The app is lovely for talking to it out loud while you fold laundry or drive. The browser is better for real work: pasting long text, uploading files, reading side by side. Use both; they're the same account.
The one setting that matters: custom instructions
Remember the intern with no memory from Lesson 1? Custom instructions are how you brief that intern once instead of at the start of every chat. It's a box in Settings where you tell ChatGPT who you are and how you want it to respond — and it quietly applies that to everything, forever.
This is the single highest-leverage two minutes in this entire course. Most people never touch it, then wonder why their results feel generic.
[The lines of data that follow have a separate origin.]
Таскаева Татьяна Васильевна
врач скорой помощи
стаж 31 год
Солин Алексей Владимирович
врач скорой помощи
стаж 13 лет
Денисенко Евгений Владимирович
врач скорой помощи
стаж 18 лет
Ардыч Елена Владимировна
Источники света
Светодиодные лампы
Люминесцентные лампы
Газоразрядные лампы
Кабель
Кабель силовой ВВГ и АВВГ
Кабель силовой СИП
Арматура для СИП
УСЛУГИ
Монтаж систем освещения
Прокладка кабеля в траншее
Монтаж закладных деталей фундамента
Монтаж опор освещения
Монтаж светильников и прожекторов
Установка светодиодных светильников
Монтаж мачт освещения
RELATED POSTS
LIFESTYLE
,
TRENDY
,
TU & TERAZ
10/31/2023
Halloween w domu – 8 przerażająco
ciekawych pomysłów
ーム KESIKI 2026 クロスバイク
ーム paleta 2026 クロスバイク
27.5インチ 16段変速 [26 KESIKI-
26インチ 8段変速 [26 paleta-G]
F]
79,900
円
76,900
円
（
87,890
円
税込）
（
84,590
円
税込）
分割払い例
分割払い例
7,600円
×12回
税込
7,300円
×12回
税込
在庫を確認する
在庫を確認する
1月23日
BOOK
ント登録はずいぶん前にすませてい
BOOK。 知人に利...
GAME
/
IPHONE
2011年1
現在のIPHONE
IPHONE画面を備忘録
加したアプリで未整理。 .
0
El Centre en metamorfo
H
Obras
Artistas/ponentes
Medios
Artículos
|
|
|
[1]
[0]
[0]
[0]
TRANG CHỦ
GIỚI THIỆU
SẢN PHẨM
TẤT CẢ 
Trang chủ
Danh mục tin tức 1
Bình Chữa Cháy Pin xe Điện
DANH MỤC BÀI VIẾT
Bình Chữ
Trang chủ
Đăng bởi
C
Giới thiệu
Here's the fill-in-the-blank version — copy it, fill your details into the cerise blanks, and paste it into your custom instructions:
To find the box: open Settings → Personalization → Custom instructions (the wording moves around a little as ChatGPT updates, but it's always under Settings and always called something close to this). Paste, save, done. From now on, every new chat starts with ChatGPT already knowing the basics — no more re-explaining your business every morning.
A great one-off prompt helps one conversation. Custom instructions help all of them. Set this once and even your laziest, half-typed request ("write a caption for this") comes out closer to your voice than most people's carefully engineered prompts.
Memory, briefly
ChatGPT also has a memory feature: over time it can remember facts you've mentioned — your business name, your dog, that you prefer short emails — and carry them between chats. It's useful, and you're in control of it: in Settings you can see everything it has remembered, delete individual items, or turn memory off entirely.
Two honest notes. First, don't rely on memory as your system — it's fuzzy and it forgets; the custom instructions you just set are deliberate and dependable, which is why we lead with those. Second, on privacy: what you type may be used to improve the models unless you turn that off (Settings → Data controls) or use a business/enterprise account. Combine that with the Lesson 1 rule — keep truly sensitive data out of the box — and you're on solid ground.
Projects: a folder with a memory
Once you're using ChatGPT for real work, Projects keep it tidy. A Project is a folder that holds related chats plus its own instructions and files — so you can have a "Candle Shop" Project where ChatGPT always knows that context, separate from your "Personal" chats. Upload your brand guide or a few product specs once, and every chat inside that Project can see them.
You don't need Projects on day one, and the feature keeps evolving — so if the menu looks slightly different than described, trust the idea, not the exact button. For now: know it exists, and reach for it when your chat list starts feeling like a junk drawer.
Fill in the custom-instructions template above with your real details and paste it into Settings → Personalization → Custom instructions. Then open a fresh chat and ask: "Based on what you know about my business, suggest three things I could post about this week." If the answer feels generic, your instructions need one more specific sentence — add it and try again.